_What you should do_.
For the material below, return exactly the lines starting at the line containing "staining of endometrial" and ending at the line containing "no significant protein", both ends included, and no others.
>>>
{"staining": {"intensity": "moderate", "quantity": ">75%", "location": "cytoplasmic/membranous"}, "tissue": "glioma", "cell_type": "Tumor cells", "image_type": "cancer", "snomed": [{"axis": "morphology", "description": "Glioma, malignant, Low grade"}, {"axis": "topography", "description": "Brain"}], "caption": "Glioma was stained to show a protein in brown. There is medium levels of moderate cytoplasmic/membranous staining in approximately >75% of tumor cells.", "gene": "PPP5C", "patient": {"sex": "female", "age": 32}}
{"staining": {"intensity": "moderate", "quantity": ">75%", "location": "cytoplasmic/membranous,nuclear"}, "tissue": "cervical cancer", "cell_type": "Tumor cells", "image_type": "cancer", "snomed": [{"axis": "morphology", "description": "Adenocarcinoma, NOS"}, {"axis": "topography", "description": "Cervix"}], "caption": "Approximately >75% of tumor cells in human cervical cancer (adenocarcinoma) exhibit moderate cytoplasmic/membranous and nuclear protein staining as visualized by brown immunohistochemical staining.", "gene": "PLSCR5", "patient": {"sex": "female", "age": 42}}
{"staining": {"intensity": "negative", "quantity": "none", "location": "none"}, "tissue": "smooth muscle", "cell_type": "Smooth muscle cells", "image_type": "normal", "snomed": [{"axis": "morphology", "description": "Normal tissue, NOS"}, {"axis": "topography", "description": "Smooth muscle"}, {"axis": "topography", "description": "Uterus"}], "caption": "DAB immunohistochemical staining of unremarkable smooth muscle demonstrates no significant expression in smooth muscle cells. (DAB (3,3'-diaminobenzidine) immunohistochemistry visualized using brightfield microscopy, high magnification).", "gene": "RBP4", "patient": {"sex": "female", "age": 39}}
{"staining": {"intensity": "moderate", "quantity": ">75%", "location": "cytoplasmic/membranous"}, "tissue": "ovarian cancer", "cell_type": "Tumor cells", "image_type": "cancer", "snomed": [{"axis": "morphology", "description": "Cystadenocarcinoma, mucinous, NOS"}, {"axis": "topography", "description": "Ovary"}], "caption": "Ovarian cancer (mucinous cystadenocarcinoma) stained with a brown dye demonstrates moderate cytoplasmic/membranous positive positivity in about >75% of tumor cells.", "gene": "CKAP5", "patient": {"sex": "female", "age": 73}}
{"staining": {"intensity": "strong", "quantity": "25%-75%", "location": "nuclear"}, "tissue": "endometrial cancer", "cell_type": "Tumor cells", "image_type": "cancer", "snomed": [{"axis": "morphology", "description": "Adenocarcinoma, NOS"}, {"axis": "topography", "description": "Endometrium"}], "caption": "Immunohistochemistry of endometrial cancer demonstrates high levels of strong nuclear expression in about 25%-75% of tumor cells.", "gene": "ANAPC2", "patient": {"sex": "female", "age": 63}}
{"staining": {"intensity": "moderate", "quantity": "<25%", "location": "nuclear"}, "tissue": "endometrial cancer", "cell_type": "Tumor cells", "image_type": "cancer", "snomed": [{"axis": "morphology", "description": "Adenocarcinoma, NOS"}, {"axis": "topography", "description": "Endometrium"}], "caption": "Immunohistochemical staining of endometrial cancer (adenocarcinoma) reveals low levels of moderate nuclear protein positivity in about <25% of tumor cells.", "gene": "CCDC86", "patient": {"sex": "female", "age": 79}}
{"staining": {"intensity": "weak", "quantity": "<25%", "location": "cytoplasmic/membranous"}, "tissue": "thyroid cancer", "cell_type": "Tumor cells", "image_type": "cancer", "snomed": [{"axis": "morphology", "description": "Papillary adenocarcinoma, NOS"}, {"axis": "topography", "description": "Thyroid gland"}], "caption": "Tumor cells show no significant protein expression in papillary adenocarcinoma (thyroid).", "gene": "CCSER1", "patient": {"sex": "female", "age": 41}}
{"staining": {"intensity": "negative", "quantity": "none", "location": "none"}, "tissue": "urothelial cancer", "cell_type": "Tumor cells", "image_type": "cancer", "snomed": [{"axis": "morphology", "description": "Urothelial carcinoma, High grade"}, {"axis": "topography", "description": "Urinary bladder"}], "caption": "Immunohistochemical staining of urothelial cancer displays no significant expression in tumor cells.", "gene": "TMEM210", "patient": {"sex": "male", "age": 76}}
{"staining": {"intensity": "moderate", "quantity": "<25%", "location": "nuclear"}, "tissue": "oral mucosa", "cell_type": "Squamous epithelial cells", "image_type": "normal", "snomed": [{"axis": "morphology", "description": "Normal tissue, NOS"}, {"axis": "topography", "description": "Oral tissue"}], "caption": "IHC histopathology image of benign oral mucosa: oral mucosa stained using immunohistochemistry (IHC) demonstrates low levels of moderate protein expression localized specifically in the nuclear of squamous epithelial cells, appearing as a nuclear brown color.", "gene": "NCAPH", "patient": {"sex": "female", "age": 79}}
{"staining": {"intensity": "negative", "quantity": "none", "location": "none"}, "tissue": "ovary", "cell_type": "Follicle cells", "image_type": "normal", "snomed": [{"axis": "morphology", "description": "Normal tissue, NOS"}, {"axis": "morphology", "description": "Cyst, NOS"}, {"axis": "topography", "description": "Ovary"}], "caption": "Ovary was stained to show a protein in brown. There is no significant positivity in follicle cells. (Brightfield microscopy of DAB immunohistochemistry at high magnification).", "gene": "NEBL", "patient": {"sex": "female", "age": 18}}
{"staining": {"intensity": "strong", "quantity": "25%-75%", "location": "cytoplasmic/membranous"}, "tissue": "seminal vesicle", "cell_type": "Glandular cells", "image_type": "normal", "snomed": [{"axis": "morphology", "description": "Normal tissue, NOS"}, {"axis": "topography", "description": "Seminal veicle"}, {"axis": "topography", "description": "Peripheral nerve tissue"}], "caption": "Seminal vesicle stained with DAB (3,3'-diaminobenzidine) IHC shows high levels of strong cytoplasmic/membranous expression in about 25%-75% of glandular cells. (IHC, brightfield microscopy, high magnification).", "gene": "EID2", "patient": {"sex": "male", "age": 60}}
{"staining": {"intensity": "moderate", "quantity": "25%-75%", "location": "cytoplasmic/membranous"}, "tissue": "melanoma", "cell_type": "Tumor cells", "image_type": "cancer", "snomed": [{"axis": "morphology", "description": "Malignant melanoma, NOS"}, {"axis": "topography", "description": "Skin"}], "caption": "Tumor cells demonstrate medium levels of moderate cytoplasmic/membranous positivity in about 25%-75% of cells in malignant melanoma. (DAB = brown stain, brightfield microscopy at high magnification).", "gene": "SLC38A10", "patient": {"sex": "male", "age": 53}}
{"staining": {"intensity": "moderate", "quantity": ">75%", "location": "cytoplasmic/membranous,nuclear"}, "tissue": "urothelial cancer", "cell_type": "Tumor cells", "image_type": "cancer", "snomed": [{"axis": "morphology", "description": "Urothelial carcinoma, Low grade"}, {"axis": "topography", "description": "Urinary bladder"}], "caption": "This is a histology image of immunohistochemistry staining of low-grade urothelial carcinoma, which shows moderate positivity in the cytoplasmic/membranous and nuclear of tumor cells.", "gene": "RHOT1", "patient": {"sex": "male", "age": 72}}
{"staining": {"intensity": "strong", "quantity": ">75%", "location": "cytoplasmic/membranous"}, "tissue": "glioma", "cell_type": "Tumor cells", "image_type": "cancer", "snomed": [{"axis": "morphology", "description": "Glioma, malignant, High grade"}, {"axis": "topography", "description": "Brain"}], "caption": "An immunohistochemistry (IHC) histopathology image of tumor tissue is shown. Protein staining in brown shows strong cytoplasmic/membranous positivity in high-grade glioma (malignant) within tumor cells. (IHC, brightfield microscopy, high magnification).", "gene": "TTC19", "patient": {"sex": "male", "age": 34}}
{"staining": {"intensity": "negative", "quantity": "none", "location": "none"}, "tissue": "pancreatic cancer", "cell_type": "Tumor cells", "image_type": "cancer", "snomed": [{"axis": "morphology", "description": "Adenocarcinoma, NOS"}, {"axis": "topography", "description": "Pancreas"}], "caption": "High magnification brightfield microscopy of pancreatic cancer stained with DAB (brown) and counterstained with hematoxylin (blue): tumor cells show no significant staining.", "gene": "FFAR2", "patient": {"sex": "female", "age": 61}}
<<<
_Exercise output_.
{"staining": {"intensity": "moderate", "quantity": "<25%", "location": "nuclear"}, "tissue": "endometrial cancer", "cell_type": "Tumor cells", "image_type": "cancer", "snomed": [{"axis": "morphology", "description": "Adenocarcinoma, NOS"}, {"axis": "topography", "description": "Endometrium"}], "caption": "Immunohistochemical staining of endometrial cancer (adenocarcinoma) reveals low levels of moderate nuclear protein positivity in about <25% of tumor cells.", "gene": "CCDC86", "patient": {"sex": "female", "age": 79}}
{"staining": {"intensity": "weak", "quantity": "<25%", "location": "cytoplasmic/membranous"}, "tissue": "thyroid cancer", "cell_type": "Tumor cells", "image_type": "cancer", "snomed": [{"axis": "morphology", "description": "Papillary adenocarcinoma, NOS"}, {"axis": "topography", "description": "Thyroid gland"}], "caption": "Tumor cells show no significant protein expression in papillary adenocarcinoma (thyroid).", "gene": "CCSER1", "patient": {"sex": "female", "age": 41}}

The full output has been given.